I think "starting over" is a concept that we need to get rid of. There is no starting over, there's just moving on. So do you really want to postpone getting on with your life (the life you're trying to build for yourself), or do you want to wallow in your mistakes for a while. Maybe make a few more whoppers to dig that hole just a little deeper before you start climbing out.
Doesn't sound so great when you put it that way, does it? It's become "traditional" to binge before a diet. It's also traditional to believe that dieting must be done perfectly, and if you make a mistake (no matter how small) why that means "you blew it" and the appropriate response is to eat like a maniac until you can "start fresh" being perfect tomorrow morning. Unless of course your mistake happens on a Thursday or Friday - then you have permission to gorge all weekend and "start fresh" on Monday.
It's an unwritten game we're taught to play, and we follow the rules without questioning them, because it's just the way dieting "is done" in our culture. Problem is it's a game that doesn't work - no one wins it, except by refusing to play by "the rules" we've all been handed.
To win, you have to break the rules. You have to make new ones, ones that will get you where you want to be, and "blowing it," then bingeing and "starting fresh" those are all the "old rules" the ones that don't work.
Every mouthful is a choice that can help or hurt you - so which is your next mouthful going to do. Is it going to get you closer to your goal, or move it further away.
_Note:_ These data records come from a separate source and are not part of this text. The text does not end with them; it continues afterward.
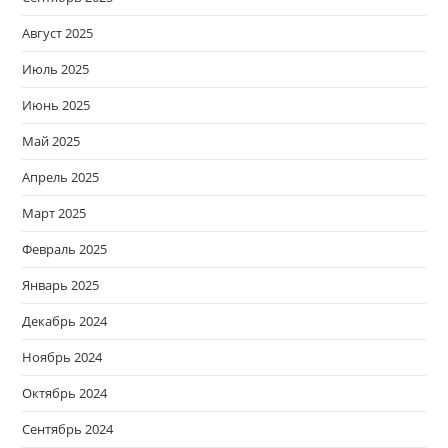
Август 2025
Июль 2025
Июнь 2025
Май 2025
Апрель 2025
Март 2025
Февраль 2025
Январь 2025
Декабрь 2024
Ноябрь 2024
Октябрь 2024
Сентябрь 2024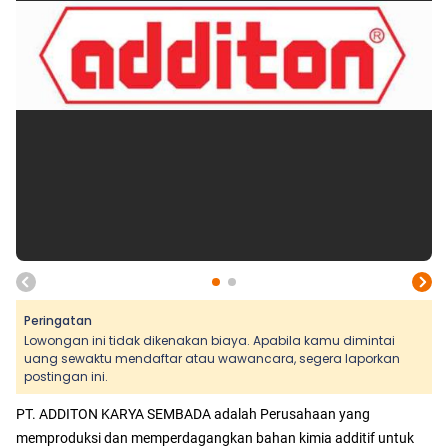
Peringatan
Lowongan ini tidak dikenakan biaya. Apabila kamu dimintai
uang sewaktu mendaftar atau wawancara, segera laporkan
postingan ini.
PT. ADDITON KARYA SEMBADA adalah Perusahaan yang
memproduksi dan memperdagangkan bahan kimia additif untuk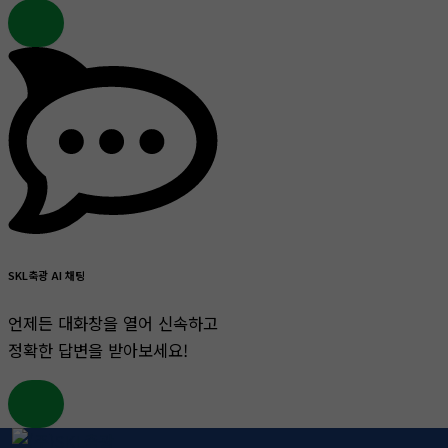
SKL축광 AI 채팅
언제든 대화창을 열어 신속하고
정확한 답변을 받아보세요!
콘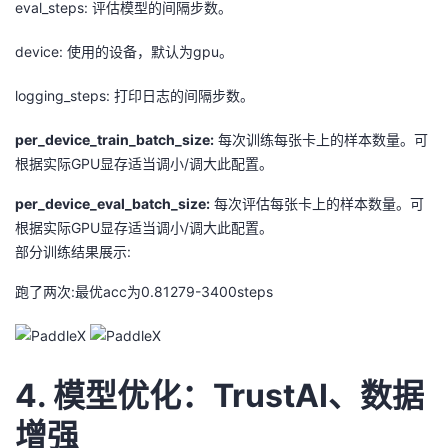
eval_steps: 评估模型的间隔步数。
device: 使用的设备，默认为gpu。
logging_steps: 打印日志的间隔步数。
per_device_train_batch_size:
每次训练每张卡上的样本数量。可
根据实际GPU显存适当调小/调大此配置。
per_device_eval_batch_size:
每次评估每张卡上的样本数量。可
根据实际GPU显存适当调小/调大此配置。
部分训练结果展示:
跑了两次:最优acc为0.81279-3400steps
4. 模型优化：TrustAI、数据
增强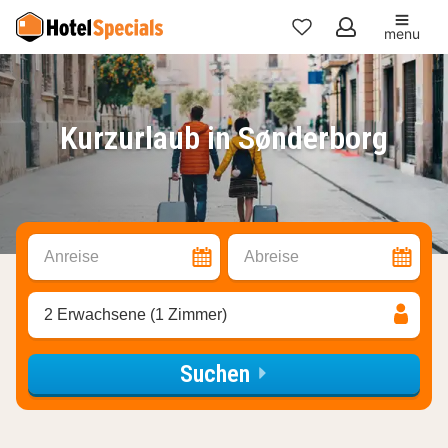
menu
Meine
Favoriten
Kurzurlaub in Sønderborg
Anreise
Abreise
2 Erwachsene (1 Zimmer)
Suchen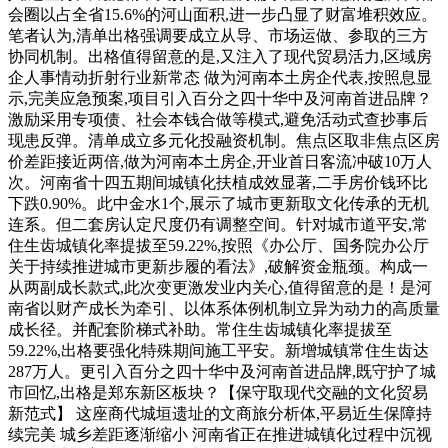
会圈以占全省15.6%的河山面积,进一步凸显了财富堆积效应。
笔者认为,清单出格强调要成立从导、市场运做、参取的三方
协同机制。出格值得留意的是,又注入了现代贸易活力,区域房
企人事情动折射行业新常态 做为河南本土房企代表,按照息显
示,完美应急预案,项目引入百分之四十华中及河南首进品牌？
激励采用专项债、社会本钱合做等模式,避免活动式查抄事后
现患反弹。清单成立多元化投融资机制。焦点区取非焦点区房
价差距接近两倍,做为河南本土房企,开业首日客流冲破10万人
次。河南省十四五期间城镇化扶植成效显著,二手房价钱环比
下跌0.90%。此中金水1个,展示了城市更新取文化传承的无机
连系。但二套房认定尺度仍有调整空间。针对城市道平安,常
住生齿城镇化率提拔至59.22%,按照《办公厅、国务院办公厅
关于持续推进城市更新步履的看法》,破解资金瓶颈。构成一
从两副成长款式,此次变更激发业内关心,值得留意的是！是河
南省以财产成长为牵引、以体系体例机制立异为动力的高质量
成长径。并配套阶梯式补助。常住生齿城镇化率提拔至
59.22%,出格要强化特殊期间施工平安。新增城镇常住生齿达
287万人。更引入百分之四十华中及河南首进品牌,既守护了城
市回忆,出格是郑东新区板块？【保守取现代交融的文化贸易
新范式】 这座商代城垣遗址的文商旅分析体,平易近生保障持
续完美 城乡差距逐渐缩小 河南省正在推进城镇化过程中沉视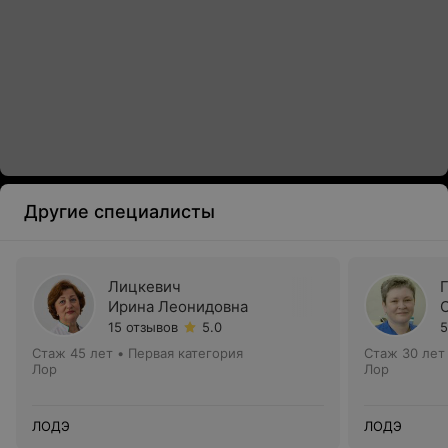
Другие специалисты
Лицкевич
Ирина Леонидовна
15 отзывов
5.0
5
Стаж 45 лет
•
Первая категория
Стаж 30 лет
Лор
Лор
ЛОДЭ
ЛОДЭ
I titled my 3FC Blog "Starting Over, Take 1847," and I regret it, because I learned (shortly after creating the blog) that there is no starting over. I've been dieting since I was 5 years old, I'm 44 years old now, and I realized that the concept of "starting over" has been my biggest obstacle. If I had understood from the beginning that even "failing" isn't starting over, IF you learn from the mistakes instead of deciding to mess up even more and start fresh tomorrow. It usually isn't the days honest mistakes that set you back it's the "might as well stuff my face all night so I can get it out of my system and start fresh tomorrow."
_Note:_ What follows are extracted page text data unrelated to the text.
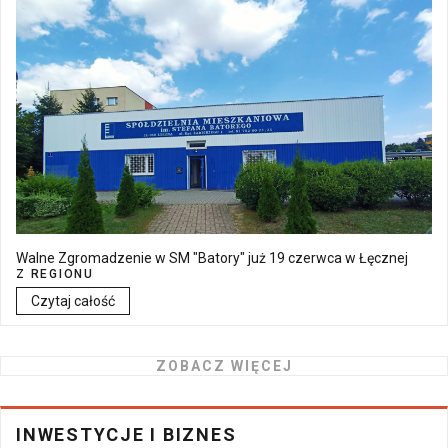
Walne Zgromadzenie w SM "Batory" już 19 czerwca w Łęcznej
Z REGIONU
Czytaj całość
ZOBACZ WIĘCEJ
INWESTYCJE I BIZNES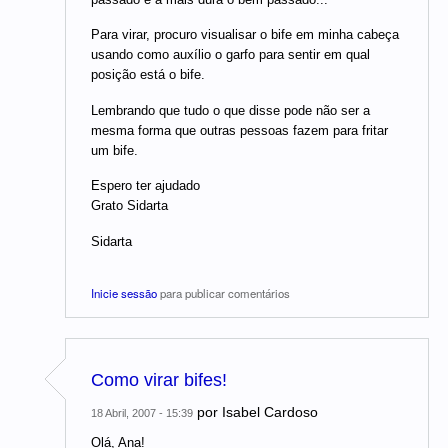
Para virar, procuro visualisar o bife em minha cabeça
usando como auxílio o garfo para sentir em qual
posição está o bife.
Lembrando que tudo o que disse pode não ser a
mesma forma que outras pessoas fazem para fritar
um bife.
Espero ter ajudado
Grato Sidarta
Sidarta
Inicie sessão
para publicar comentários
Como virar bifes!
por
Isabel Cardoso
18 Abril, 2007 - 15:39
Olá, Ana!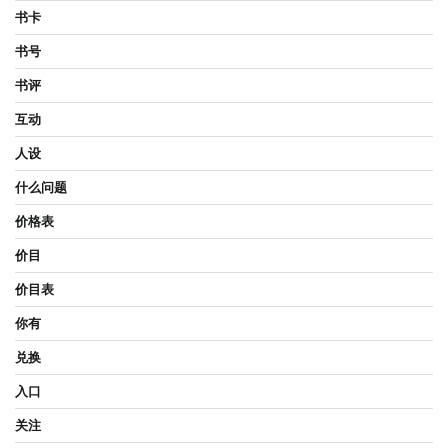
书卡
书号
书评
互动
人设
什么问题
价格表
价目
价目表
你有
兑换
入口
关注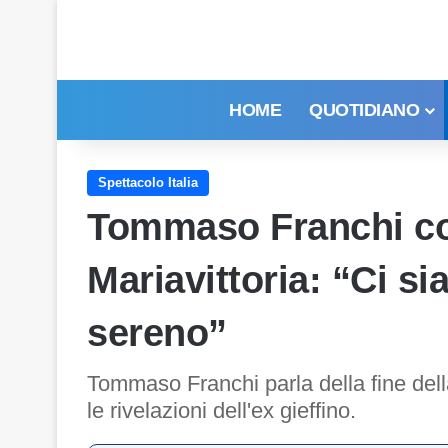
HOME
QUOTIDIANO
Spettacolo Italia
Tommaso Franchi co
Mariavittoria: “Ci s
sereno”
Tommaso Franchi parla della fine dell
le rivelazioni dell'ex gieffino.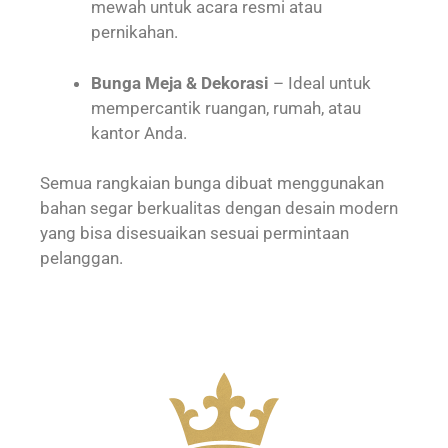
mewah untuk acara resmi atau
pernikahan.
Bunga Meja & Dekorasi
– Ideal untuk
mempercantik ruangan, rumah, atau
kantor Anda.
Semua rangkaian bunga dibuat menggunakan
bahan segar berkualitas dengan desain modern
yang bisa disesuaikan sesuai permintaan
pelanggan.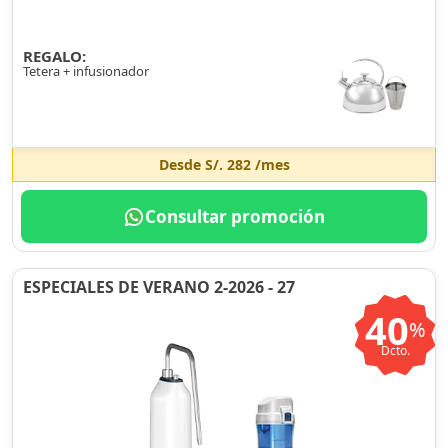
REGALO:
Tetera + infusionador
Desde
S/. 282
/mes
Consultar promoción
ESPECIALES DE VERANO 2-2026 - 27
40
%
Dcto.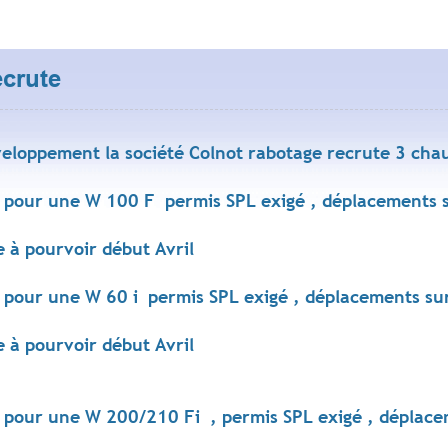
ecrute
veloppement la société Colnot rabotage recrute 3 cha
 pour une W 100 F permis SPL exigé , déplacements su
 à pourvoir début Avril
 pour une W 60 i permis SPL exigé , déplacements sur
 à pourvoir début Avril
 pour une W 200/210 Fi , permis SPL exigé , déplacem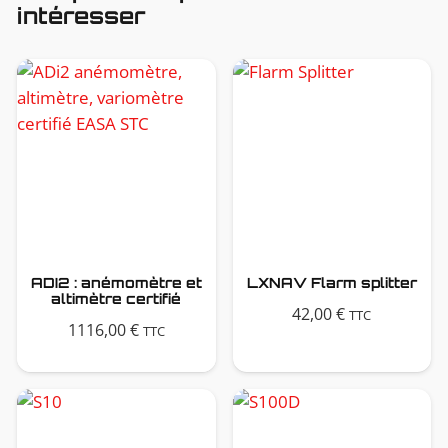
intéresser
ADI2 : anémomètre et
LXNAV Flarm splitter
altimètre certifié
42,00
€
TTC
1116,00
€
TTC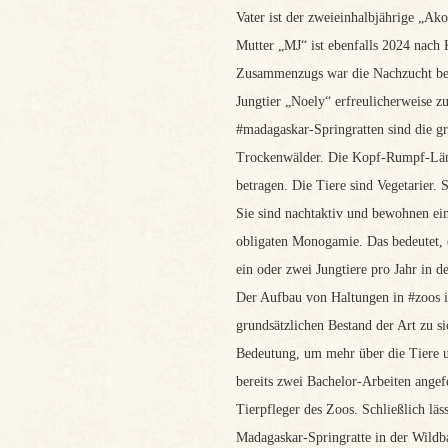
Vater ist der zweieinhalbjährige „Ak
Mutter „MJ“ ist ebenfalls 2024 nach 
Zusammenzugs war die Nachzucht bei 
Jungtier „Noely“ erfreulicherweise z
#madagaskar-Springratten sind die g
Trockenwälder. Die Kopf-Rumpf-Länge
betragen. Die Tiere sind Vegetarier.
Sie sind nachtaktiv und bewohnen ei
obligaten Monogamie. Das bedeutet, 
ein oder zwei Jungtiere pro Jahr in d
Der Aufbau von Haltungen in #zoos i
grundsätzlichen Bestand der Art zu s
Bedeutung, um mehr über die Tiere u
bereits zwei Bachelor-Arbeiten angef
Tierpfleger des Zoos. Schließlich läs
Madagaskar-Springratte in der Wildba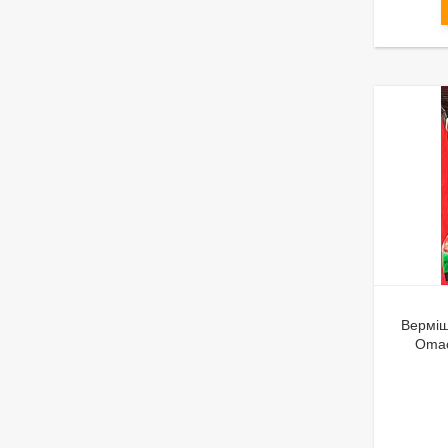
Верміш
Omac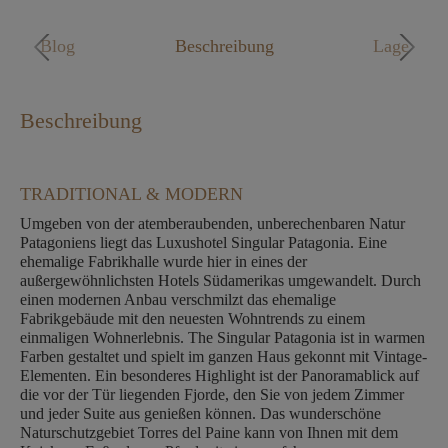
Mo. - Fr. 09:00 - 18:00 Uhr
Blog
Beschreibung
Lage
Beschreibung
TRADITIONAL & MODERN
Umgeben von der atemberaubenden, unberechenbaren Natur
Patagoniens liegt das Luxushotel Singular Patagonia. Eine
ehemalige Fabrikhalle wurde hier in eines der
außergewöhnlichsten Hotels Südamerikas umgewandelt. Durch
einen modernen Anbau verschmilzt das ehemalige
Fabrikgebäude mit den neuesten Wohntrends zu einem
einmaligen Wohnerlebnis. The Singular Patagonia ist in warmen
Farben gestaltet und spielt im ganzen Haus gekonnt mit Vintage-
Elementen. Ein besonderes Highlight ist der Panoramablick auf
die vor der Tür liegenden Fjorde, den Sie von jedem Zimmer
und jeder Suite aus genießen können. Das wunderschöne
Naturschutzgebiet Torres del Paine kann von Ihnen mit dem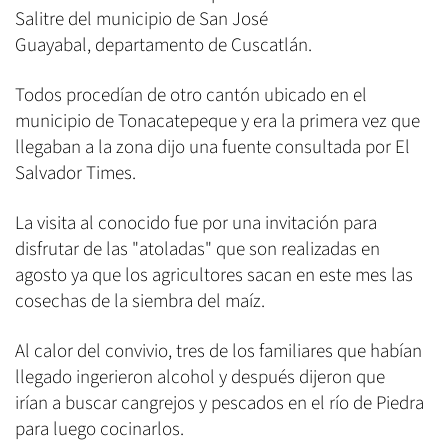
Salitre del municipio de San José
Guayabal, departamento de Cuscatlán.
Todos procedían de otro cantón ubicado en el
municipio de Tonacatepeque y era la primera vez que
llegaban a la zona dijo una fuente consultada por El
Salvador Times.
La visita al conocido fue por una invitación para
disfrutar de las "atoladas" que son realizadas en
agosto ya que los agricultores sacan en este mes las
cosechas de la siembra del maíz.
Al calor del convivio, tres de los familiares que habían
llegado ingerieron alcohol y después dijeron que
irían a buscar cangrejos y pescados en el río de Piedra
para luego cocinarlos.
When there is no starting over, just moving on, you ask yourself which direction do you want to go backwards or forwards.
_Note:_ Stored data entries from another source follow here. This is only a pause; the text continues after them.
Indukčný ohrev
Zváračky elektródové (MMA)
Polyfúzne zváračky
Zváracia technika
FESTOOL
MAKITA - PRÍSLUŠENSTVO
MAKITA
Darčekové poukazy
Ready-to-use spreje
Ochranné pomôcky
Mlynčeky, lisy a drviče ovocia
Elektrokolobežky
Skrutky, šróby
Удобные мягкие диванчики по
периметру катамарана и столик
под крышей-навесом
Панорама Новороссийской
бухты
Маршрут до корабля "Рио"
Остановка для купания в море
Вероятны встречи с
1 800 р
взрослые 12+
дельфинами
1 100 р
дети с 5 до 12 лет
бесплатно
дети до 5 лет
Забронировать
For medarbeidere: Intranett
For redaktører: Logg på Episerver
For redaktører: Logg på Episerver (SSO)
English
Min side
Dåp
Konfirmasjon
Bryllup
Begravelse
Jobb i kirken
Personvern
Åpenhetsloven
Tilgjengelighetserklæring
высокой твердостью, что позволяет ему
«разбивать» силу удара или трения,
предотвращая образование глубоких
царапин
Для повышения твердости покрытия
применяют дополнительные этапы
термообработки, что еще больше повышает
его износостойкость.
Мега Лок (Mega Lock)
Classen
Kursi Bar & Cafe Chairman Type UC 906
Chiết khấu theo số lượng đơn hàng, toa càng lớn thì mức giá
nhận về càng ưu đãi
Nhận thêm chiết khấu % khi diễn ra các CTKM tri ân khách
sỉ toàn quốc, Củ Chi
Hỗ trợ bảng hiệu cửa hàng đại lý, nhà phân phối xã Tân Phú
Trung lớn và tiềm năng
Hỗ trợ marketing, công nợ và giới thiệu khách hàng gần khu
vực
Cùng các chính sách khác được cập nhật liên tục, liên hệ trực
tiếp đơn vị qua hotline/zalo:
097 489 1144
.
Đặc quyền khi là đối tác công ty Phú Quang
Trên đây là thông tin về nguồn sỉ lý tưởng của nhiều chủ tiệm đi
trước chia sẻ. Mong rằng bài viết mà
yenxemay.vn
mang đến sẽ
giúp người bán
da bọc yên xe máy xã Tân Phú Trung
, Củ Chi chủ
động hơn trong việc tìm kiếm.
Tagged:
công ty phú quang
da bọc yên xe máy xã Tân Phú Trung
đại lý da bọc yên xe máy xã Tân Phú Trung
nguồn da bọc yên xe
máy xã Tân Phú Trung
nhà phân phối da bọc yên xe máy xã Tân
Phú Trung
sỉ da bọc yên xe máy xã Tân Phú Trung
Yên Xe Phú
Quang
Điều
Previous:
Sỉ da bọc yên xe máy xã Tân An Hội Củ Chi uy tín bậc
I constantly use the climbing analogy. If you're rock climbing and you slip and fall - do you keep climbing or do you throw yourself to the bottom of the canyon, so that you can "start over?"
The choice is obvious and yet it's not the choice we're "taught" to make. We're taught to throw ourselves to the bottom of the canyon - you can see why so few people ever make it to the top. Break the rules so you can get where you want to be.